I have to debug a BDB system hanging when the code tries to get the cursor on a table:
hBdb->bdberr = hBdb->dbcp->c_get(hBdb->dbcp, &key, &data, flag);
The trace in gdb is
#0 0x00007fe28ea35d29 in pthread_cond_wait@@GLIBC_2.3.2 () from /lib/libpthread.so.0
#1 0x00007fe28ec723b1 in __db_pthread_mutex_lock (dbenv=0xb0b0e0, mutex=<value optimized out>) at ../dist/../mutex/mut_pthread.c:218
#2 0x00007fe28ec71fb7 in __db_tas_mutex_lock (dbenv=0xb0b0e0, mutex=47) at ../dist/../mutex/mut_tas.c:183
#3 0x00007fe28ed44922 in __memp_fget (dbmfp=0xb0c420, pgnoaddr=0x7fffae5ccbdc, txn=0x0, flags=0, addrp=<value optimized out>) at ../dist/../mp/mp_fget.c:233
#4 0x00007fe28ec85811 in __bam_search (dbc=0xb0c9c0, root_pgno=1, key=0x7fffae5cd580, flags=1409, slevel=1, recnop=0x0, exactp=0x7fffae5ccce4)
#5 0x00007fe28ec76746 in __bamc_search (dbc=0xb0c9c0, root_pgno=0, key=0x7fffae5cd580, flags=26, exactp=0x7fffae5ccce4) at ../dist/../btree/bt_cursor.c:2486
#6 0x00007fe28ec7792a in __bamc_get (dbc=0xb0c9c0, key=<value optimized out>, data=0x7fffae5cd550, flags=26, pgnop=0x7fffae5ccd84)
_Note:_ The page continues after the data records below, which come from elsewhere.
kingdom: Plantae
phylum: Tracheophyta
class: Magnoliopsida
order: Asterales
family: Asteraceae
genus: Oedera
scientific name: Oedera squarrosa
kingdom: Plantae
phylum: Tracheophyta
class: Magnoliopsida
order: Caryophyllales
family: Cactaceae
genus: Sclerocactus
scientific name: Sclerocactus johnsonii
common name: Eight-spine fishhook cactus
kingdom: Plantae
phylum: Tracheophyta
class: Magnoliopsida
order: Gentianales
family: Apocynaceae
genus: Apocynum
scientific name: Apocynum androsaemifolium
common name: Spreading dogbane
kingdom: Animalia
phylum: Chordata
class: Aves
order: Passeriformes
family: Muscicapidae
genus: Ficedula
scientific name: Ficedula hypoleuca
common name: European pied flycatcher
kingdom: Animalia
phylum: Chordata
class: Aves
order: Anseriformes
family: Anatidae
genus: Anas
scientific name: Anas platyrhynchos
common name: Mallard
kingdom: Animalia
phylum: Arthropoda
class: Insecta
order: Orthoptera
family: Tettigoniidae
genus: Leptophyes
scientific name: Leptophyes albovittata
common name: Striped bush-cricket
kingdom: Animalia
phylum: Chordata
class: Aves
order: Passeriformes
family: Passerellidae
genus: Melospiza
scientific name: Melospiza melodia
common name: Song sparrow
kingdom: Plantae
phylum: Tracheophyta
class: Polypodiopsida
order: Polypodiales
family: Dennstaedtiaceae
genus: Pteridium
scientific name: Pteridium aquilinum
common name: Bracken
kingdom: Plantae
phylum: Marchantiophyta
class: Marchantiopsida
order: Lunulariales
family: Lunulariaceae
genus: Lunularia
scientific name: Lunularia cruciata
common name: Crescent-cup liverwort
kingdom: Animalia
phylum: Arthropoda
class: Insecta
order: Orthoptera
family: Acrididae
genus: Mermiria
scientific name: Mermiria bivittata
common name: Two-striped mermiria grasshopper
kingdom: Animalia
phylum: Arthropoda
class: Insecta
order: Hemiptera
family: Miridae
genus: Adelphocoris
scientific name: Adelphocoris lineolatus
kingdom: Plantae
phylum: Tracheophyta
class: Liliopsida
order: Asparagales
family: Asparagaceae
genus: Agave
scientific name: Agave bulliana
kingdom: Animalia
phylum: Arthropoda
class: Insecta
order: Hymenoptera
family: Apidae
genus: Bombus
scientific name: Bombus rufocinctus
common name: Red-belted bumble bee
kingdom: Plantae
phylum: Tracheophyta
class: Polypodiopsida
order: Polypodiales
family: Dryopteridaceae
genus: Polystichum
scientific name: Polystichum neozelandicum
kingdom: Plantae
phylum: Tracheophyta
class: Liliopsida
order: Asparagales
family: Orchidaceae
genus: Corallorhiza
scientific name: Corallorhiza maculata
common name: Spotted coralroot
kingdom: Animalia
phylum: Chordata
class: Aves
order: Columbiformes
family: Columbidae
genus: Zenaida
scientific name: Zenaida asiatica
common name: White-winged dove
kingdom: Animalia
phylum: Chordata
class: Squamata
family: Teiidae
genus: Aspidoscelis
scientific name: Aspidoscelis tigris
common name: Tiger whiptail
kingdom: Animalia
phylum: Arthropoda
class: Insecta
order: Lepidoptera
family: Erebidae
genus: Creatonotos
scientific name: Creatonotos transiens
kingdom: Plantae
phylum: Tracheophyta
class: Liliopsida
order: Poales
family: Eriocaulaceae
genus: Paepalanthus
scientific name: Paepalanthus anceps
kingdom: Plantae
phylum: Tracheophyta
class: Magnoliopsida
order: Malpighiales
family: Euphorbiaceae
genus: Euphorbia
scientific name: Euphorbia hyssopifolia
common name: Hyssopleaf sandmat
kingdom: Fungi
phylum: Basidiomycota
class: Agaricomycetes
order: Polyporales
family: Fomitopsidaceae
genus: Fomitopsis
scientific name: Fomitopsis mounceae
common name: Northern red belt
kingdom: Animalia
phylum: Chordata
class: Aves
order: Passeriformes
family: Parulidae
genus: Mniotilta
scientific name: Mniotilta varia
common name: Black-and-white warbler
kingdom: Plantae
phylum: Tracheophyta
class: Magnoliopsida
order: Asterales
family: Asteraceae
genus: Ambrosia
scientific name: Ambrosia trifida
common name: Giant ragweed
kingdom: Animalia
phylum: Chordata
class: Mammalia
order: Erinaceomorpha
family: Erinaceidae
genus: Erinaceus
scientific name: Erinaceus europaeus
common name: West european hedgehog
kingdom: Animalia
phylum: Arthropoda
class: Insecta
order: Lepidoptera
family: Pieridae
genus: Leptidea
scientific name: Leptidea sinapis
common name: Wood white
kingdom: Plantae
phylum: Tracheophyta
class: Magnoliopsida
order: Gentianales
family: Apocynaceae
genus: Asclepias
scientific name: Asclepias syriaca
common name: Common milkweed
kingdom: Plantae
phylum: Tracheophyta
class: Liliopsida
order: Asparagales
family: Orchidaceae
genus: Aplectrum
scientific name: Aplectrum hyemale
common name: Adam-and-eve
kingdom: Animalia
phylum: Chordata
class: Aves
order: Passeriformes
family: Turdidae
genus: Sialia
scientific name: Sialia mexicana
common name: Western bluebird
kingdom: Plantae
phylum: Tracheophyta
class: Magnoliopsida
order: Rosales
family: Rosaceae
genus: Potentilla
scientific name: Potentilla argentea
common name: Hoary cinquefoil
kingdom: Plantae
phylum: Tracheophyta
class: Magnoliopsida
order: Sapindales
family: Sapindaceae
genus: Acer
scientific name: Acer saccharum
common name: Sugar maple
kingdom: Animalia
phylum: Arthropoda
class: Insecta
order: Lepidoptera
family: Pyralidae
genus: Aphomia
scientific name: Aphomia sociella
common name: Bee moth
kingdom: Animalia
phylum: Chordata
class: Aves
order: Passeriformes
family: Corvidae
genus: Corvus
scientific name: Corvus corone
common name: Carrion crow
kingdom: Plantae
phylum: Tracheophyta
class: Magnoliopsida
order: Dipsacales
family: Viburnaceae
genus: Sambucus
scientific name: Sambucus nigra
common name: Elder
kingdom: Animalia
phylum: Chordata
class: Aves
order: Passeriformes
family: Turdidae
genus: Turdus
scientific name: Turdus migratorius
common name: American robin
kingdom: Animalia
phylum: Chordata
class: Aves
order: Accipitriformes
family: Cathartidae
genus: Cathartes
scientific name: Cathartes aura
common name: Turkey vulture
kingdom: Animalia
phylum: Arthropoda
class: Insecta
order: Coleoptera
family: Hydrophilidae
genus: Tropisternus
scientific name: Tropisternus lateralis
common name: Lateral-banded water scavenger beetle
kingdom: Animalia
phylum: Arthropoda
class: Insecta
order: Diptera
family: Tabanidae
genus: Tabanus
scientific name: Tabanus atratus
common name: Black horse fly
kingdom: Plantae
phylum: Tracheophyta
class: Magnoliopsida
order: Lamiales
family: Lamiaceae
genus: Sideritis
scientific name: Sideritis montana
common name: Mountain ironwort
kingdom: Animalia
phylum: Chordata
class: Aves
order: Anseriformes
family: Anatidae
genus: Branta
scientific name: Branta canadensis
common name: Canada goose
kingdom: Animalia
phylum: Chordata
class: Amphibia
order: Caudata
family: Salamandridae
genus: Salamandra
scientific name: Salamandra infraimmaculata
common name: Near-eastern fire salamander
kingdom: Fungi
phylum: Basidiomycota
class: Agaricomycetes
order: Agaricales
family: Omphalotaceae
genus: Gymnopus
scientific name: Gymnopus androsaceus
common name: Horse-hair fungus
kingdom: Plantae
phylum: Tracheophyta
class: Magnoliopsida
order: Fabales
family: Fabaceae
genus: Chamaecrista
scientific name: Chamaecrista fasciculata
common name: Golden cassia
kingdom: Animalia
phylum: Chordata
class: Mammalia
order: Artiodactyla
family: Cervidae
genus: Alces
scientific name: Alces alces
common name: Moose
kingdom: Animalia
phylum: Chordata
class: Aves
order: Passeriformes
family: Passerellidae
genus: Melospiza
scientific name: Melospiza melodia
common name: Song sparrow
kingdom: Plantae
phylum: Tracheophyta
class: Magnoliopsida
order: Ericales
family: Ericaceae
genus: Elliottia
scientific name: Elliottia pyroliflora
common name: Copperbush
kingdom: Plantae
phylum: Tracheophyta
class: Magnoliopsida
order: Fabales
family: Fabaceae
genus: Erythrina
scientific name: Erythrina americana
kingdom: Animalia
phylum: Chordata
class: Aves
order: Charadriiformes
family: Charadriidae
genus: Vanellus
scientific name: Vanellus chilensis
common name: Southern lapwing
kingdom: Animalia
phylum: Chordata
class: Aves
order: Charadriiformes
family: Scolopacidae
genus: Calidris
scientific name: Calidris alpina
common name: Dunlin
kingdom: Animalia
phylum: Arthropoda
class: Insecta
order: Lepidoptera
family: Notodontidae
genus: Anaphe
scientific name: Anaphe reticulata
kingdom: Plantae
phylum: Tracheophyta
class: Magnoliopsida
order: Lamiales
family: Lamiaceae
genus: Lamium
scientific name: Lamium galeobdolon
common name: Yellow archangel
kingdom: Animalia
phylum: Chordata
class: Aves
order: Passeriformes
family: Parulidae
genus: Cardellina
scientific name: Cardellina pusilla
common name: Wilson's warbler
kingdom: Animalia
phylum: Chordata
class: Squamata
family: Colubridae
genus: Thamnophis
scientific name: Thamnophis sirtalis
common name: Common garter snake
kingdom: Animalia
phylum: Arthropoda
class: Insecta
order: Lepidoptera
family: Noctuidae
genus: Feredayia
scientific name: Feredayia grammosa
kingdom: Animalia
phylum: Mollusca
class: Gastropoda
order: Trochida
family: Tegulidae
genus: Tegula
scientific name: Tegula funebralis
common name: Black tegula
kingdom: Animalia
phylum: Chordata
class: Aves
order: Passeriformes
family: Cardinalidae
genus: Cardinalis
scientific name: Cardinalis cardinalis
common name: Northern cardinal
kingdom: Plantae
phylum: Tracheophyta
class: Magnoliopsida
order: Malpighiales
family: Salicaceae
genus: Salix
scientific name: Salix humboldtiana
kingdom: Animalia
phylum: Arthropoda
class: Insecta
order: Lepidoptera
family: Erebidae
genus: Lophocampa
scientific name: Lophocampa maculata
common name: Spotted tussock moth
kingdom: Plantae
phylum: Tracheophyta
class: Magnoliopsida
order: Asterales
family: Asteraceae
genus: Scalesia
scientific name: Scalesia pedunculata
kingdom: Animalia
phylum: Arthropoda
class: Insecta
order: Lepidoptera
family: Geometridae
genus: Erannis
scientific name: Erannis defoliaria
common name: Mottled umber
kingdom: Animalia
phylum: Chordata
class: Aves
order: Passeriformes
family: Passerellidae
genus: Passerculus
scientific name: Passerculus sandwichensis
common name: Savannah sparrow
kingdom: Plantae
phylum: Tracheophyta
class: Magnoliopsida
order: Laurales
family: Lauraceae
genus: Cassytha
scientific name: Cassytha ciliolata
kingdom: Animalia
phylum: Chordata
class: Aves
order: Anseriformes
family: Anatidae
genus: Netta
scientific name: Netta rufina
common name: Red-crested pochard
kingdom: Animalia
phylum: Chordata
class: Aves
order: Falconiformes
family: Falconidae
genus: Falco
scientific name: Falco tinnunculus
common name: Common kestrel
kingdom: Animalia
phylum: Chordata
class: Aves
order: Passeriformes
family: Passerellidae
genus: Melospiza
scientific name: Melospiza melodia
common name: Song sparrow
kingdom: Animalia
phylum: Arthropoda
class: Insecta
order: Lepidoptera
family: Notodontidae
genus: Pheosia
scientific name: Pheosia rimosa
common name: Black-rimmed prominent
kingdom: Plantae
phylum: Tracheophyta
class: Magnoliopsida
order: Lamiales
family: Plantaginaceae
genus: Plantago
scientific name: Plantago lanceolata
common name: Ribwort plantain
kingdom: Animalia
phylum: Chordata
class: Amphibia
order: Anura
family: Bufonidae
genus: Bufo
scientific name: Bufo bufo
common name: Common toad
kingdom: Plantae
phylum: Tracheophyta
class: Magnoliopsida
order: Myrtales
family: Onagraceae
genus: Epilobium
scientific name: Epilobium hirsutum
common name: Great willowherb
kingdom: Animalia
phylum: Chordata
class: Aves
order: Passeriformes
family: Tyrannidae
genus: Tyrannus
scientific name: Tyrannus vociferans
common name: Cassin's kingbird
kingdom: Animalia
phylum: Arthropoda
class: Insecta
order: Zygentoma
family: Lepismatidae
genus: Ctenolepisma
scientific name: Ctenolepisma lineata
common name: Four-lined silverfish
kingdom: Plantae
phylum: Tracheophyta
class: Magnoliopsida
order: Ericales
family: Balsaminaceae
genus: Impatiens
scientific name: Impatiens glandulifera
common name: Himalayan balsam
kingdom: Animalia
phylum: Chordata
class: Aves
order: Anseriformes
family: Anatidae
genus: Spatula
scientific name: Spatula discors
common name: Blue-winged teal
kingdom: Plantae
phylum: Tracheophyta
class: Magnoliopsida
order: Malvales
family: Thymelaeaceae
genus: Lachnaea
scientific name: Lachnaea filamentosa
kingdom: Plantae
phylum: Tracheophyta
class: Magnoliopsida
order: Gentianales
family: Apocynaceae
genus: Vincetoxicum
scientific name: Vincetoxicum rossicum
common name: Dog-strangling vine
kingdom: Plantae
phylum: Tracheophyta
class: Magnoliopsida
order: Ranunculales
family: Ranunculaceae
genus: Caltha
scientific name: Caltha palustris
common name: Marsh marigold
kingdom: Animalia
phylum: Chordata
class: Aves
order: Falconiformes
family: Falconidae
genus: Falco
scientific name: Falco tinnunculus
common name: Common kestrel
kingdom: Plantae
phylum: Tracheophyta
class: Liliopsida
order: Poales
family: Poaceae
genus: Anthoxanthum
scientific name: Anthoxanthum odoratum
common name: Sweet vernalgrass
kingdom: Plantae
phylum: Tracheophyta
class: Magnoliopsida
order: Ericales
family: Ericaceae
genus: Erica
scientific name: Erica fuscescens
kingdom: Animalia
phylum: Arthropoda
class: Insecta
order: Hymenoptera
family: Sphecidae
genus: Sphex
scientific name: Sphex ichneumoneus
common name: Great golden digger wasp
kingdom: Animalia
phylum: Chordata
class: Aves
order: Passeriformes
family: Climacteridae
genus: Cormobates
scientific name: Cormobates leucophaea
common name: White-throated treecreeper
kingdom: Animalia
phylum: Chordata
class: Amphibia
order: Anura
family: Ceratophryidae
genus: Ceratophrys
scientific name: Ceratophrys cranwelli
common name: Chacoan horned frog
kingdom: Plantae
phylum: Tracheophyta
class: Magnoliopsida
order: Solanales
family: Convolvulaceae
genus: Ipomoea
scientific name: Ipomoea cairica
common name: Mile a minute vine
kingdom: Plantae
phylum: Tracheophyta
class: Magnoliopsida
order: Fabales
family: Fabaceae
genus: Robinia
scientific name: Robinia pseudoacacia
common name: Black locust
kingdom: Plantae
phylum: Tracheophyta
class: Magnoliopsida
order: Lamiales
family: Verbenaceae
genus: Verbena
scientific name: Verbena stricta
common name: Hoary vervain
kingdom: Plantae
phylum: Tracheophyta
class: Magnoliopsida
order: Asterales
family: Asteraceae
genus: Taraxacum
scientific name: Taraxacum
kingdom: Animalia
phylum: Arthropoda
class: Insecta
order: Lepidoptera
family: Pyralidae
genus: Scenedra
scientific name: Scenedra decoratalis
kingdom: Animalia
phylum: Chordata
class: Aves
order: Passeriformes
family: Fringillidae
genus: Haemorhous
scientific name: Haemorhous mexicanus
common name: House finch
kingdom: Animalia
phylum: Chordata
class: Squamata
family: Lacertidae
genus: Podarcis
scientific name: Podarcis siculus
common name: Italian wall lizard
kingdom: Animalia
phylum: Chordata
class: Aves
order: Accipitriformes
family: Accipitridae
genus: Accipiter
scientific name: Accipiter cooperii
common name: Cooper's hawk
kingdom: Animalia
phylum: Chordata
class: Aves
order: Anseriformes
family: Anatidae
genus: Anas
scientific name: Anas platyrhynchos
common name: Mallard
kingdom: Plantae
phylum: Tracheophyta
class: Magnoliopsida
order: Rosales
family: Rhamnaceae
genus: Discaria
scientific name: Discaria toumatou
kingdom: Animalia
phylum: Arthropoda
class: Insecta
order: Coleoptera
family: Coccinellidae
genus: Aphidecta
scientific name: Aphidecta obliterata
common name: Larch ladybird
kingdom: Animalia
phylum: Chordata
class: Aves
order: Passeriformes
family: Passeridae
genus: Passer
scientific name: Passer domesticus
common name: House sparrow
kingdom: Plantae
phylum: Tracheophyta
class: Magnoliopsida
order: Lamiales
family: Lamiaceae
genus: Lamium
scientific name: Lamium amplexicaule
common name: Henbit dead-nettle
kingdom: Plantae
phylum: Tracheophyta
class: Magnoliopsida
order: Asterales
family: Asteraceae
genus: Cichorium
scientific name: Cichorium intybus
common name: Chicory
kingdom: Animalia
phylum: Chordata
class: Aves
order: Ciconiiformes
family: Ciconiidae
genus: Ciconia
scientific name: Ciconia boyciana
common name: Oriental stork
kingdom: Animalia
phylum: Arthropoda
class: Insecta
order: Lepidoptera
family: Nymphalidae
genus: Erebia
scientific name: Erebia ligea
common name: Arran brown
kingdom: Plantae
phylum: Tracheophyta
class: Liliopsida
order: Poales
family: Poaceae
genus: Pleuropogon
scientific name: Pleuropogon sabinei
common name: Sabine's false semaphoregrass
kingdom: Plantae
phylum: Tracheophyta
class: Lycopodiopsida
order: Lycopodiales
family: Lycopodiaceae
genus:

#7 0x00007fe28ed0175a in __dbc_get (dbc_arg=0xb0c660, key=0x7fffae5cd580, data=0x7fffae5cd550, flags=26) at ../dist/../db/db_cam.c:697
#8 0x00007fe28ed0ab9a in __dbc_get_pp (dbc=0xb0c660, key=0x7fffae5cd580, data=0x7fffae5cd550, flags=26) at ../dist/../db/db_iface.c:2021
#9 0x00007fe28e2c19cc in gd_DbLocate (h=0xb09f70, ptrart=0x7fffae5cd6e0 ",\001", flag=26) at ../src/DbBDB.c:456
I'm trying to find out why the c_get (frame 9) call blocks, to then correct the situation. Any hint?
do you have a reproducible test case? What does your run environment look like? What isolation level are you using? From the call stack, the page that has the record on it that you want is locked by some other process/thread. It is normal for database systems to take locks out, as this is how they enforce the ACID properties. Most likely the way to address is to look at the application design and make some adjustments. If 2 processes go after the same page at the same time, then only one of them will get it and the other has to wait.
BDB is an embedded library. If a process dies while in the library, then there is the possibility that it may have had locks that no longer have an owner. In a separate process you can run failchk. failchk is a utility that will look for things like this and *try* and clean them up. If failchk detects that the process died while doing some updates to the database, then it will not be able to clean up and throws a DB_RUNRCOVERY error. Why: if the process was in the middle of doing writes, then it could have been in the middle of a txn and we have partial txn out there that could leave you with a corrupted db. By running recovery, we fix that problem.